Work order
Out of the data below, copy every line with the string "object".

(Saved data entries)
::::
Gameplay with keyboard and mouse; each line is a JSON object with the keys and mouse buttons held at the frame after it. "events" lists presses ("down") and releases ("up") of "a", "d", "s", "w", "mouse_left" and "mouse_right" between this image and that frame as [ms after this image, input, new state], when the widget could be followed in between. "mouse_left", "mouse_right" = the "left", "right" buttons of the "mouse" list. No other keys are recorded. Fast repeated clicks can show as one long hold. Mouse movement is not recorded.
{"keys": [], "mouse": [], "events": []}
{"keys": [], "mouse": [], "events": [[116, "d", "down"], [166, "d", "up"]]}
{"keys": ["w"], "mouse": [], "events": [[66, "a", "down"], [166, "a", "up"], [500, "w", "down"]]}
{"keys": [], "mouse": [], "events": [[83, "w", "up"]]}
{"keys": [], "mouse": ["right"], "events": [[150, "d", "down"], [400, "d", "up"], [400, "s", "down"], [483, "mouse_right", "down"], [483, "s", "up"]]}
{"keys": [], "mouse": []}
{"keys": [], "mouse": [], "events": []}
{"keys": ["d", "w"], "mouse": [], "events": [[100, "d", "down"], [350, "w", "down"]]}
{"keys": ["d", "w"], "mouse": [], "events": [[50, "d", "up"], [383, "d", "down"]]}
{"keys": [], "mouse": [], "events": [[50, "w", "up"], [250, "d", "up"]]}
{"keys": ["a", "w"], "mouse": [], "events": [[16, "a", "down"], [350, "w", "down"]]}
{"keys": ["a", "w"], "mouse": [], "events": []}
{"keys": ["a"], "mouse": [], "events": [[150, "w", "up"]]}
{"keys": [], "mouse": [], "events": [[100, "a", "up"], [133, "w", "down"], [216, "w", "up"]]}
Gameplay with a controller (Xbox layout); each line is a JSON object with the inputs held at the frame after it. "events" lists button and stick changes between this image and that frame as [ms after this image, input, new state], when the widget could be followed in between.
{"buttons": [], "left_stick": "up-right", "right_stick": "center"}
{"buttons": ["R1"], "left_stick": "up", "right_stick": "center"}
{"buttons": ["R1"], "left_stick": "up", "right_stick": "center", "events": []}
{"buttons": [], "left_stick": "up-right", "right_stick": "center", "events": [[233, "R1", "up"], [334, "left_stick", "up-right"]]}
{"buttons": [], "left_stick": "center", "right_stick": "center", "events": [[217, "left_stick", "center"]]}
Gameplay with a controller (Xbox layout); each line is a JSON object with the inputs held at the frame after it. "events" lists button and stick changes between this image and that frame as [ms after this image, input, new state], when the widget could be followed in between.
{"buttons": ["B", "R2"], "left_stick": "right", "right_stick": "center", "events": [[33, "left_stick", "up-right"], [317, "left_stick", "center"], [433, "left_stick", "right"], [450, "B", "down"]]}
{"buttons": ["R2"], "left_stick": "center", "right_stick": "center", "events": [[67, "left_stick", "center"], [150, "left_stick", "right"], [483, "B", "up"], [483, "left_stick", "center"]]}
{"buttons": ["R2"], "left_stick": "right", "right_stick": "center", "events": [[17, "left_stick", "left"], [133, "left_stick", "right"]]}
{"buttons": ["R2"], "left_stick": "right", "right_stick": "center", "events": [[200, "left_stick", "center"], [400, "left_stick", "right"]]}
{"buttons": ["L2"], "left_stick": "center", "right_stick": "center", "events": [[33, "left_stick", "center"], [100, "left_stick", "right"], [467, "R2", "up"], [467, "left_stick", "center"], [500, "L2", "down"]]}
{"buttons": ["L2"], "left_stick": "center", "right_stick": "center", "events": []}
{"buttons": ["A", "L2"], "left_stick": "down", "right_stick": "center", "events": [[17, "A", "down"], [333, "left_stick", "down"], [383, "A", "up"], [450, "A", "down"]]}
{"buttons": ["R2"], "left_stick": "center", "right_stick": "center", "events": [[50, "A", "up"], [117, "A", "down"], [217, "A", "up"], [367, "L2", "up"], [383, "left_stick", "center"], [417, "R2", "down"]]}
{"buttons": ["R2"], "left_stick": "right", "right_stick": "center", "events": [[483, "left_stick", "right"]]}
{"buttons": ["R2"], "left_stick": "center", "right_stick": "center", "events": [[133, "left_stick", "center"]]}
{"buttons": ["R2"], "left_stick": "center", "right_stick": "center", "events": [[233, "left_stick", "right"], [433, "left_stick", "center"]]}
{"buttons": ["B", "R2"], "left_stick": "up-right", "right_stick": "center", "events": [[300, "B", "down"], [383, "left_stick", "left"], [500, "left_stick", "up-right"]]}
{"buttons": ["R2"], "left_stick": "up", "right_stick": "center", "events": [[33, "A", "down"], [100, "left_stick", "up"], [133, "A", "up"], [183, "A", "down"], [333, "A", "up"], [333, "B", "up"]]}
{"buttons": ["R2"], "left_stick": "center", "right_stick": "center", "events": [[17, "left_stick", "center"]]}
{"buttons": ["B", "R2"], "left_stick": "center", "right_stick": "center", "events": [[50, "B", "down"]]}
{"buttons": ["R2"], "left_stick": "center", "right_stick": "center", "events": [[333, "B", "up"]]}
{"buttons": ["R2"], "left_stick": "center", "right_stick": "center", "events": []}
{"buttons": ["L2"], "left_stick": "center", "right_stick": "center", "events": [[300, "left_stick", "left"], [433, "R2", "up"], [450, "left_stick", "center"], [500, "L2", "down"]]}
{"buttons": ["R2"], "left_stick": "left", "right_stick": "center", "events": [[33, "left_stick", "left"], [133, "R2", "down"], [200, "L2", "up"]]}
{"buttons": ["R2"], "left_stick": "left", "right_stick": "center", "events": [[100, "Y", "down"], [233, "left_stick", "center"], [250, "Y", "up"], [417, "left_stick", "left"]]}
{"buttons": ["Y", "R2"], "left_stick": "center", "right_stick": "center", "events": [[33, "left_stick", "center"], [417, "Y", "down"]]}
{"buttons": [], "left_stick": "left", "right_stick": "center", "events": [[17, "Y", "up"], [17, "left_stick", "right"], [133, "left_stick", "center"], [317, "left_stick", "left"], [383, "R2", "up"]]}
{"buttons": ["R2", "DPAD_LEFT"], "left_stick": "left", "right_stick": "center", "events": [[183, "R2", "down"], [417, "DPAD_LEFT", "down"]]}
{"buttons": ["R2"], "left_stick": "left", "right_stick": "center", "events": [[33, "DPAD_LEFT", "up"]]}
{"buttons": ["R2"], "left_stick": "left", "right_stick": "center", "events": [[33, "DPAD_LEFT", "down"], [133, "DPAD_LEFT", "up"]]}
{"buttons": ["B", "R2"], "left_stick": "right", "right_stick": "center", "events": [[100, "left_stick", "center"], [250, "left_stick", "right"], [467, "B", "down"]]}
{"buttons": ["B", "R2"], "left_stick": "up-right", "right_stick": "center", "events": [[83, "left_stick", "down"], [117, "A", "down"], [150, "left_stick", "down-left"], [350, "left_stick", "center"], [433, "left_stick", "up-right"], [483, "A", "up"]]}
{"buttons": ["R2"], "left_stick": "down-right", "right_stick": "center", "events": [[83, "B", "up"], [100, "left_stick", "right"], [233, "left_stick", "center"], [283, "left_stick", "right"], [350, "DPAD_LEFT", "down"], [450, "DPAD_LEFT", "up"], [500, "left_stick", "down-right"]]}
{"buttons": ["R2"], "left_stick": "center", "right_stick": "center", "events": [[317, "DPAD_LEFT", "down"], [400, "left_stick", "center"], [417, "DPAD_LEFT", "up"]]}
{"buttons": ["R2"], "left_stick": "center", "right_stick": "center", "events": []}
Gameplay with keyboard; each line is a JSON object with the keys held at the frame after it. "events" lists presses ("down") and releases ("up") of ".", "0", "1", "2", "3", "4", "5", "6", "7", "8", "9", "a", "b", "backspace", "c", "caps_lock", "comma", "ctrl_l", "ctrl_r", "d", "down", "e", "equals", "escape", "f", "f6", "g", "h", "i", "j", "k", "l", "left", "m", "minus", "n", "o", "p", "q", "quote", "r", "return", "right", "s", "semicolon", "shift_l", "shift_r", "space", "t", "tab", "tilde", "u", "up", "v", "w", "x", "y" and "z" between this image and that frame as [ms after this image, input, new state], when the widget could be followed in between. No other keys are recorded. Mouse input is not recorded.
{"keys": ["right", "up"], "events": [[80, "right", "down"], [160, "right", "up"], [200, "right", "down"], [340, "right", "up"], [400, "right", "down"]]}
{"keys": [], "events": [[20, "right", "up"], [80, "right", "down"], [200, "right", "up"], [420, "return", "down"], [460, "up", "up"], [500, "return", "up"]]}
::::
Response to the exercise
Gameplay with keyboard and mouse; each line is a JSON object with the keys and mouse buttons held at the frame after it. "events" lists presses ("down") and releases ("up") of "a", "d", "s", "w", "mouse_left" and "mouse_right" between this image and that frame as [ms after this image, input, new state], when the widget could be followed in between. "mouse_left", "mouse_right" = the "left", "right" buttons of the "mouse" list. No other keys are recorded. Fast repeated clicks can show as one long hold. Mouse movement is not recorded.
Gameplay with a controller (Xbox layout); each line is a JSON object with the inputs held at the frame after it. "events" lists button and stick changes between this image and that frame as [ms after this image, input, new state], when the widget could be followed in between.
Gameplay with a controller (Xbox layout); each line is a JSON object with the inputs held at the frame after it. "events" lists button and stick changes between this image and that frame as [ms after this image, input, new state], when the widget could be followed in between.
Gameplay with keyboard; each line is a JSON object with the keys held at the frame after it. "events" lists presses ("down") and releases ("up") of ".", "0", "1", "2", "3", "4", "5", "6", "7", "8", "9", "a", "b", "backspace", "c", "caps_lock", "comma", "ctrl_l", "ctrl_r", "d", "down", "e", "equals", "escape", "f", "f6", "g", "h", "i", "j", "k", "l", "left", "m", "minus", "n", "o", "p", "q", "quote", "r", "return", "right", "s", "semicolon", "shift_l", "shift_r", "space", "t", "tab", "tilde", "u", "up", "v", "w", "x", "y" and "z" between this image and that frame as [ms after this image, input, new state], when the widget could be followed in between. No other keys are recorded. Mouse input is not recorded.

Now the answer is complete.